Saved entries
===============

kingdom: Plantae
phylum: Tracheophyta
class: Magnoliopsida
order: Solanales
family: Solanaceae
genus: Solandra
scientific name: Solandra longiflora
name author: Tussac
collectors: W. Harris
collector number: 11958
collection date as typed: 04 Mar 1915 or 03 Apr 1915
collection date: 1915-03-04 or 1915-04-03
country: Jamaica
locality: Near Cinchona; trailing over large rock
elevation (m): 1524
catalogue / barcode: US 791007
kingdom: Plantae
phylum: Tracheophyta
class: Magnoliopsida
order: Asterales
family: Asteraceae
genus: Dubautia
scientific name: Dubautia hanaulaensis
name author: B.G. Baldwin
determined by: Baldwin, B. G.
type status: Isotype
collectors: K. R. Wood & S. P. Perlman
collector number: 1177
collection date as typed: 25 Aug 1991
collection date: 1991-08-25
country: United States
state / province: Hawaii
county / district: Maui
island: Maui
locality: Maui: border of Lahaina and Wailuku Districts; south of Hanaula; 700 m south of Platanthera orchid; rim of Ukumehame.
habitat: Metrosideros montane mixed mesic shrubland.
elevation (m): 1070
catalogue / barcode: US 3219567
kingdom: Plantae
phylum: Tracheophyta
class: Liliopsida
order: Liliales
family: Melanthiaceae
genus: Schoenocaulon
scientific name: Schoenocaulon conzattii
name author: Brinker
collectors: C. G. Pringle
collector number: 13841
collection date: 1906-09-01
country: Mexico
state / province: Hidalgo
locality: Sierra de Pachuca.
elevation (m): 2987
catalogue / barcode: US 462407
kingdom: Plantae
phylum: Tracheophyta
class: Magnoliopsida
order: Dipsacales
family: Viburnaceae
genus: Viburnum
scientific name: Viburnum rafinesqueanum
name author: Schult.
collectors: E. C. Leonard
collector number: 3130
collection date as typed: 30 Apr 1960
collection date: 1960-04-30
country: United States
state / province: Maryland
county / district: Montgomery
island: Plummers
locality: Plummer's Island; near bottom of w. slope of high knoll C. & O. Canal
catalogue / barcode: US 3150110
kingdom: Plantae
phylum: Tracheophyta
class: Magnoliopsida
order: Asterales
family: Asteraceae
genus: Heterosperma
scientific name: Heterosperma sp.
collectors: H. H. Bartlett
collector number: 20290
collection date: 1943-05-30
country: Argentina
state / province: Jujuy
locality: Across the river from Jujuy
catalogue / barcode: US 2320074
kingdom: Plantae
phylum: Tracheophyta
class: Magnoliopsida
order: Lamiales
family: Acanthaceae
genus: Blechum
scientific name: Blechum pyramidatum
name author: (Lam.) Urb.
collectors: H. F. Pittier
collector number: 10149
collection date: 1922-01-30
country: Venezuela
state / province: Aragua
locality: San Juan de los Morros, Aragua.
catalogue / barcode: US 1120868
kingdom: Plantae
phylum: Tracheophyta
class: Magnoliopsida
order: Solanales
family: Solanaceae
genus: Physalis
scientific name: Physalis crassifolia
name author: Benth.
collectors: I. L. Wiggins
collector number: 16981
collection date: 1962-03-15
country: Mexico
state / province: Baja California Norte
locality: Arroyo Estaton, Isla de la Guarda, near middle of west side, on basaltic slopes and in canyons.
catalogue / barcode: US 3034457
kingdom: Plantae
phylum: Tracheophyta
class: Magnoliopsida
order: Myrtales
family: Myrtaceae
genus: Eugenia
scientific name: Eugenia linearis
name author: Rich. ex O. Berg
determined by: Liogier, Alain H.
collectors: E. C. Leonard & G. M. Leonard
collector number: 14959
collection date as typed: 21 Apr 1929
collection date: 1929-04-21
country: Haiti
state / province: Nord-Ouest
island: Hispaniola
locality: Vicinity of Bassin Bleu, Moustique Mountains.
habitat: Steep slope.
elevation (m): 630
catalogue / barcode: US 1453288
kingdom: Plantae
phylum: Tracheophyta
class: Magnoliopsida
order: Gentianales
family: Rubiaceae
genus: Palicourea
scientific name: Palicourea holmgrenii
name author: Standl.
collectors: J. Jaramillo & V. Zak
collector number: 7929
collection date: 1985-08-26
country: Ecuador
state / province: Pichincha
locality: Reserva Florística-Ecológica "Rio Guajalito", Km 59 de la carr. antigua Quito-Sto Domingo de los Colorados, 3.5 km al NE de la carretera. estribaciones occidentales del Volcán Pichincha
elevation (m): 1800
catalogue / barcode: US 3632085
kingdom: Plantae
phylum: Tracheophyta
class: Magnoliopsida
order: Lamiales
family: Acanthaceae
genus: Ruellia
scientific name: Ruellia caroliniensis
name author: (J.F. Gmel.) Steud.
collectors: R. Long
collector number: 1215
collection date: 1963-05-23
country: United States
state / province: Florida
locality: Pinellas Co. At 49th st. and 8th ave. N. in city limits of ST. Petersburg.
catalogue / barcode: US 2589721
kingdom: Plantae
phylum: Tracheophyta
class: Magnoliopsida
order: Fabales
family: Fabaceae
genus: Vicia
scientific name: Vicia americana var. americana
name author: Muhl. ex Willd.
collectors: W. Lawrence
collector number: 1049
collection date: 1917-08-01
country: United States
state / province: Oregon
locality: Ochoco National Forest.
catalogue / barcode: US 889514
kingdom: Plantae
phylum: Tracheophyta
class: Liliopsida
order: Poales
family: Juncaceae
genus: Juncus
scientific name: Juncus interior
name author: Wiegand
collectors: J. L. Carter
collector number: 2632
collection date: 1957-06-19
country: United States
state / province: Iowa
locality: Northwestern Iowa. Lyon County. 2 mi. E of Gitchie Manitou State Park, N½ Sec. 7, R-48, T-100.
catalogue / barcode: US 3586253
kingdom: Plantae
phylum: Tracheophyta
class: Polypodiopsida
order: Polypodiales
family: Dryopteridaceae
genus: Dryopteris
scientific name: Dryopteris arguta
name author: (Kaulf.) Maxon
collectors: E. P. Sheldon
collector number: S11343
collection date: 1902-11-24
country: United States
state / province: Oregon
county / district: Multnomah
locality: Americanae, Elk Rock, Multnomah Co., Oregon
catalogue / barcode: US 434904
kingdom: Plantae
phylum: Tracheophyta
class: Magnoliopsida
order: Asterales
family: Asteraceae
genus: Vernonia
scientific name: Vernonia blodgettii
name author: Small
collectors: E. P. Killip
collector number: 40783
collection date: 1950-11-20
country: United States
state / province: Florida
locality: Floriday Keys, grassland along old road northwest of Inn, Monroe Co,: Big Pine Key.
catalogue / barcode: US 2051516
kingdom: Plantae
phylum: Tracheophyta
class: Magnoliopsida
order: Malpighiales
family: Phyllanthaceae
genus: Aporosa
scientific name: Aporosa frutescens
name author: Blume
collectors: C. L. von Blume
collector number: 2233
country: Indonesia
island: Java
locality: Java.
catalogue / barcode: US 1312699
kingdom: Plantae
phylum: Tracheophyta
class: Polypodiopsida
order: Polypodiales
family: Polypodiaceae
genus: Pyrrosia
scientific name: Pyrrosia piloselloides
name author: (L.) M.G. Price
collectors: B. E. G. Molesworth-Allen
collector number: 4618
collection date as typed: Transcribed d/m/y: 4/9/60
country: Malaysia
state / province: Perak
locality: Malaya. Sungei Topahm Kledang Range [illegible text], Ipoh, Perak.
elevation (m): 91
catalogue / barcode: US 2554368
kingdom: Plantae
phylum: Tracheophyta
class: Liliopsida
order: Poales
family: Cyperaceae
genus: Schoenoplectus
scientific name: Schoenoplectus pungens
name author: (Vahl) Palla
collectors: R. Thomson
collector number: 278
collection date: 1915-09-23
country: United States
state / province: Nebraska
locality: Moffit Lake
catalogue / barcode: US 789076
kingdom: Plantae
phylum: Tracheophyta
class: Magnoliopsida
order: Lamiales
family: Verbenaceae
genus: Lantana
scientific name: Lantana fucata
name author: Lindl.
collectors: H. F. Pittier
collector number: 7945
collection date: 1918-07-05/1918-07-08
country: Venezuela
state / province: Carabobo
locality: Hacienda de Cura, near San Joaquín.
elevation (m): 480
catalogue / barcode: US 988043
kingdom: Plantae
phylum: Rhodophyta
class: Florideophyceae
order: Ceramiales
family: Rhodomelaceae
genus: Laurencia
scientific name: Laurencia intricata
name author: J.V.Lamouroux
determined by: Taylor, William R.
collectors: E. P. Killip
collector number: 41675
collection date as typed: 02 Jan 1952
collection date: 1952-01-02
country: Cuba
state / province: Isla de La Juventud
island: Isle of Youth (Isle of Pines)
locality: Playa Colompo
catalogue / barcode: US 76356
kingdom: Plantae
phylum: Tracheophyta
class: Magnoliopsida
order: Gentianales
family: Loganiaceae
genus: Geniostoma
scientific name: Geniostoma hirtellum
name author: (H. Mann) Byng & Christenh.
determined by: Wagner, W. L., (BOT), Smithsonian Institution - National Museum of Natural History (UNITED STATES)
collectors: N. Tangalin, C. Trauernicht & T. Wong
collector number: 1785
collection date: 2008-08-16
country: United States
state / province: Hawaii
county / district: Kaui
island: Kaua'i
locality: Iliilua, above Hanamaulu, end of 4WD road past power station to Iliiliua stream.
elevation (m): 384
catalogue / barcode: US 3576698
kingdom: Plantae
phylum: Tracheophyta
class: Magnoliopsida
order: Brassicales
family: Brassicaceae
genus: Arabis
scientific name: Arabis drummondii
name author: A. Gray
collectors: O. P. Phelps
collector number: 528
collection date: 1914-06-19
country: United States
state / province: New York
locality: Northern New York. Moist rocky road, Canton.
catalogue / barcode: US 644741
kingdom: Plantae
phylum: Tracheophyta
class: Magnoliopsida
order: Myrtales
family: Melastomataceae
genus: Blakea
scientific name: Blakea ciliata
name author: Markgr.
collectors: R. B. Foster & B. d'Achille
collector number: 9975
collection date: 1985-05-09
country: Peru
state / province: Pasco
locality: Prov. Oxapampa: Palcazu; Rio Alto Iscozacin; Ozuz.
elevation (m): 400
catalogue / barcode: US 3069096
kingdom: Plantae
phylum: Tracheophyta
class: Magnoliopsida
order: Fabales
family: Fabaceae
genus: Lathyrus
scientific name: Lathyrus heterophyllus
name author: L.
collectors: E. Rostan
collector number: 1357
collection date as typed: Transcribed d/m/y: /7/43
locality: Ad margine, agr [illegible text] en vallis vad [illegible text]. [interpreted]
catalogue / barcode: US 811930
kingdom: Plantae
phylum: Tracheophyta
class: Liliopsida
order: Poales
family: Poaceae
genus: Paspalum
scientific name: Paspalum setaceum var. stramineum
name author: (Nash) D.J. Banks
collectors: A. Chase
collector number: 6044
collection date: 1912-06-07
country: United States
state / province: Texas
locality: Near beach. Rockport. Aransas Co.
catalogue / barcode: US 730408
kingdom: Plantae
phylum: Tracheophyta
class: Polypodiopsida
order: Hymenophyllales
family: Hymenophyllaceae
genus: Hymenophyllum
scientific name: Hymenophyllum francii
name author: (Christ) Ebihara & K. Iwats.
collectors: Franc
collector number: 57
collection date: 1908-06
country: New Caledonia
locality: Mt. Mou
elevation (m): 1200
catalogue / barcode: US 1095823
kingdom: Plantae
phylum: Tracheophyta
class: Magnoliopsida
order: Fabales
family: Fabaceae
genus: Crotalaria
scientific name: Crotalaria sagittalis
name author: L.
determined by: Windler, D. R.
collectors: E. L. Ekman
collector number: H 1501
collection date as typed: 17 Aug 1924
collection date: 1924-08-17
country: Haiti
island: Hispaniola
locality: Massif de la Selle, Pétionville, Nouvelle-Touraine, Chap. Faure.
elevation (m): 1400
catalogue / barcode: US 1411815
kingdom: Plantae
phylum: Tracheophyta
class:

===============

• **Work instructions**
Recast the saved entries from the line with "elevation (m): 2987" to the line with "country: Argentina", both included, as a Markdown table with the columns n and Line, giving each line its own numbered row and leaving out blank lines.

• **Answer to this problem**
| n | Line |
|---|---|
| 1 | elevation (m): 2987 |
| 2 | catalogue / barcode: US 462407 |
| 3 | kingdom: Plantae |
| 4 | phylum: Tracheophyta |
| 5 | class: Magnoliopsida |
| 6 | order: Dipsacales |
| 7 | family: Viburnaceae |
| 8 | genus: Viburnum |
| 9 | scientific name: Viburnum rafinesqueanum |
| 10 | name author: Schult. |
| 11 | collectors: E. C. Leonard |
| 12 | collector number: 3130 |
| 13 | collection date as typed: 30 Apr 1960 |
| 14 | collection date: 1960-04-30 |
| 15 | country: United States |
| 16 | state / province: Maryland |
| 17 | county / district: Montgomery |
| 18 | island: Plummers |
| 19 | locality: Plummer's Island; near bottom of w. slope of high knoll C. & O. Canal |
| 20 | catalogue / barcode: US 3150110 |
| 21 | kingdom: Plantae |
| 22 | phylum: Tracheophyta |
| 23 | class: Magnoliopsida |
| 24 | order: Asterales |
| 25 | family: Asteraceae |
| 26 | genus: Heterosperma |
| 27 | scientific name: Heterosperma sp. |
| 28 | collectors: H. H. Bartlett |
| 29 | collector number: 20290 |
| 30 | collection date: 1943-05-30 |
| 31 | country: Argentina |